From: Rod Fleming (rodfleming@sol.co.uk)
Date: 09/14/00-04:43:23 AM Z
----- Original Message -----
From: "Judy Seigel" <jseigel@panix.com>
To: <alt-photo-process-l@skyway.usask.ca>
> name some of the other "thoroughly accepted" practices of history, from,
> say, throwing the Christians to the lions to public autos de fe...
I'll have to stop myself laughing before I can think of something to say to
someone who considers making pictures of naked women- or naked anyone- to be
on a par with "throwing Christians to the lions". Nothing like going over
the top, eh, Judy?
And if you're going to bin what you call "high falutin soft porn" then you
have just chucked out Rubens, Delacroix, Ingres (a master of cheesecake if
there ever was one), Rodin, Manet, Picasso and frankly the bulk of the
tradition of Western Painting and Sculpture since the time of Raphael.
Furthermore, you write off some of the very finest photographers- or was not
Charis Wilson young, lithe and beautiful when Weston photographed her- as
were all his nude models?

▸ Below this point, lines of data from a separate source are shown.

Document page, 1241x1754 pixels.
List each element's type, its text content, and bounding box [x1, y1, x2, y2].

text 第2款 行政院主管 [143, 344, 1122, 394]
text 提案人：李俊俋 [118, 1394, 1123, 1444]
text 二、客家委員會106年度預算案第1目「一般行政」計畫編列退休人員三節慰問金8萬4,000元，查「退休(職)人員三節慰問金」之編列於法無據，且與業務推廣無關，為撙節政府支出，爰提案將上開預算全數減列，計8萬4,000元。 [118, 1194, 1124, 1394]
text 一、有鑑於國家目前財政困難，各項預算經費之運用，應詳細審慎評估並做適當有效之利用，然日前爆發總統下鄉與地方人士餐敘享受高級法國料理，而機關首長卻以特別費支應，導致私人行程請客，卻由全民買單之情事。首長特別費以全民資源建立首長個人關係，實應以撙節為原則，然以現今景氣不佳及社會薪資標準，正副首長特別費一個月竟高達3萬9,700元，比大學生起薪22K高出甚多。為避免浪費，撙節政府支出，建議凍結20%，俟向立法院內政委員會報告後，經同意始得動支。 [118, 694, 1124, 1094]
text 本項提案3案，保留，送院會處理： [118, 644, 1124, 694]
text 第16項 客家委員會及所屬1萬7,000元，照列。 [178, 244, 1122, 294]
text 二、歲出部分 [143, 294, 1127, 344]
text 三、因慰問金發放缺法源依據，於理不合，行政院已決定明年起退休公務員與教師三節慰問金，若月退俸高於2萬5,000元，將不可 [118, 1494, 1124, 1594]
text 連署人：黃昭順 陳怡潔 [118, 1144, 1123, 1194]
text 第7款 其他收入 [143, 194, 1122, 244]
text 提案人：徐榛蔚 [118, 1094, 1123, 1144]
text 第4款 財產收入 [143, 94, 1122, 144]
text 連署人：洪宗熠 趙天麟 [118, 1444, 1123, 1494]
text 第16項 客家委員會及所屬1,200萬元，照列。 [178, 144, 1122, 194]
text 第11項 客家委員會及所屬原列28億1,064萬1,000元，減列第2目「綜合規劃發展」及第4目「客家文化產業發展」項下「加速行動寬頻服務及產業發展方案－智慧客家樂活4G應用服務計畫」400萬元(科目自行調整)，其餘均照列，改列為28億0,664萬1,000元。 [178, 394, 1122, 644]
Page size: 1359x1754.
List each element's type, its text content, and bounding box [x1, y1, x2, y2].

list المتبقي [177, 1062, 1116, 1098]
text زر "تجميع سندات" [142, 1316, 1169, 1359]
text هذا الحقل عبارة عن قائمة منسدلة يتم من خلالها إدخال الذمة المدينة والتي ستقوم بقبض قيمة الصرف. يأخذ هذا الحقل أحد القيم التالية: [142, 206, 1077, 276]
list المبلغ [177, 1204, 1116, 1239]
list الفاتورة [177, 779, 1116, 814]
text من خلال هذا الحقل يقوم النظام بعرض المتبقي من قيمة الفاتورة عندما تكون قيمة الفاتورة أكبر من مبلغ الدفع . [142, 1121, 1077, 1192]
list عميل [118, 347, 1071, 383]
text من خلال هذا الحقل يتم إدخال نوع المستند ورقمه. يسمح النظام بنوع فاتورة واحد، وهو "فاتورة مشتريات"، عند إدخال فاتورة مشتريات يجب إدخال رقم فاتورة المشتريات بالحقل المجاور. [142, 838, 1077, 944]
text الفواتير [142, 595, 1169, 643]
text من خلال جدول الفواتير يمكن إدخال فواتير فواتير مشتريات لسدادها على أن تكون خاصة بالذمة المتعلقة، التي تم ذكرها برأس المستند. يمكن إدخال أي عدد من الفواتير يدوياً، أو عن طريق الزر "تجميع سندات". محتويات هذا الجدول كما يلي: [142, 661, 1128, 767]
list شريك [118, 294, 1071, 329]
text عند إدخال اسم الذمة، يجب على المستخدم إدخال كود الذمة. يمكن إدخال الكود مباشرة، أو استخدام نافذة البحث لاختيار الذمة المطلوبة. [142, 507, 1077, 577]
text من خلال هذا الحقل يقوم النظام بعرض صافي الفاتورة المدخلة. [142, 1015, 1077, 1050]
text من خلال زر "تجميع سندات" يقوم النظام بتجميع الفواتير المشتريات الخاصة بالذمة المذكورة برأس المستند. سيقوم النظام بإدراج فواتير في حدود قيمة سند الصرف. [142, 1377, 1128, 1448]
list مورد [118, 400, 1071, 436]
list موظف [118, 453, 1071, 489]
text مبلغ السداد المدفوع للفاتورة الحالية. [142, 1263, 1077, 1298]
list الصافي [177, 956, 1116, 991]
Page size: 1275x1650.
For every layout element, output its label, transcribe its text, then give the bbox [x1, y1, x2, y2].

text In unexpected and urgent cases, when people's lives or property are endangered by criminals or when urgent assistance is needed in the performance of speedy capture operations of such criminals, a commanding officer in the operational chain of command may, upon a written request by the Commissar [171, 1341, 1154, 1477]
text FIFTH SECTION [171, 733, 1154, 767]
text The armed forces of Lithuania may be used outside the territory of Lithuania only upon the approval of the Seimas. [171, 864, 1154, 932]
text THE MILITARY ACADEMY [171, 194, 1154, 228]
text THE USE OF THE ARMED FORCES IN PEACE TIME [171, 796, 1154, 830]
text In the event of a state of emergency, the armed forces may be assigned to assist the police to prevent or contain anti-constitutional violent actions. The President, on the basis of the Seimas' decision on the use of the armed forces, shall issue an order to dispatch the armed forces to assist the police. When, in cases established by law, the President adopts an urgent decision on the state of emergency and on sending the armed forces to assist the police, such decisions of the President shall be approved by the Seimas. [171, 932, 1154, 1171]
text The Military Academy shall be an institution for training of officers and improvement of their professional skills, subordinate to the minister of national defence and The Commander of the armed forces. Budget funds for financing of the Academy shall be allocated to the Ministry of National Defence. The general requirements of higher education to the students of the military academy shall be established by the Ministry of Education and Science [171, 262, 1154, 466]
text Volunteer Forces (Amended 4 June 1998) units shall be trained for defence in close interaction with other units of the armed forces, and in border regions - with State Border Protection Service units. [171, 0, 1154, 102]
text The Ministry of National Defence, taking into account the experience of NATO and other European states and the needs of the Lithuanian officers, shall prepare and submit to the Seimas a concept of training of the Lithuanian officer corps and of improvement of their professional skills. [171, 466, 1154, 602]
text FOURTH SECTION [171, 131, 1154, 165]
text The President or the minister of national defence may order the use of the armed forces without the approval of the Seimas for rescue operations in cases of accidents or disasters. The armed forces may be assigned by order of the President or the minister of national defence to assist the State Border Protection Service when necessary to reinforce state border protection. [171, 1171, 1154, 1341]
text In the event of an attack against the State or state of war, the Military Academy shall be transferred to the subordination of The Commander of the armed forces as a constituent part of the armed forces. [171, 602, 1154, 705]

Who else gets the boot- Jock Sturges, China
Hamilton, Bob Carlos Clark, Craig Morey, Jan Saudek, Irving Penn? (Or for
that matter Lynn Davis or Imogen Cunningham, neither of whom shy from
depicting the young female nude?)
Artists have always been attacked by groups within society who feel
themselves to be threatened by what they do, but to give in to such
pressures is to accept censorship. The fact is that depiction of the nude-
of whatever shape and size, and that includes the forms you take exception
to, including the area of nude eroticism in art- _is_ thoroughly accepted,
has been for centuries, and rightly so. Whereas some might not like it,
nobody ever said that any art had to be liked by everyone.
You said, also:
>Not everyone knows for instance, that until well into the Renaissance the
>female form was considered defective, beauty and perfection being the
>province of the naked male.
Half the truth. While it is quite true that the naked female was not
"officially" used as a model by artists until the time of Raphael, this was
not so much because the female was considered "defective" but because it was
illegal in Florence for the artist to draw from naked female models. This
was because of the prevailing rules of modesty, and because the artists were
seen in the same way as carpenters and other craftsmen- there being no
distinction between the artist and the artisan at that time. The ruling
classes thought it improper that such people should gaze on the naked female
form.
Instead of real women, therefore, artists had to use boys as models for
women. (This must have pleased old Michelangelo greatly, who was always in
trouble with the authorities because of his sexual preferences!) Not until
Raphael, who was the first aristocrat to become a major artist, and who
therefore had the power to challenge these mores, (or more accurately was in
a position to flaunt the rules with impunity because of his noble birth) was
this changed.
There is plenty of evidence that the earlier artists had wished to draw the
female from life, and in fact often did, even though they risked arrest and
worse for doing so! We have to suppose- and there is again evidence to
support this- that the earlier artists would eagerly have used female models
much more widely if they could have- they certainly did with gusto once the
doors had been opened!
An understanding of why it was that the nude male was held in such reverence
as it was in the early Renaissance can only be reached by understanding the
power that Classical (ie Roman) art had over the fashions of the time, and
the conflicting influences of Humanism and religion on the nobility- ie the
patrons of the artists- and, while fascinating, is outwith this forum, I
fear. Suffice to say that the prevailing "official" aesthetic- particularly
in societies which are in no way democratic- (and in this case very much a
male-oriented, elitist aesthetic) does not necessarily reflect the true
values of either the artists or the public.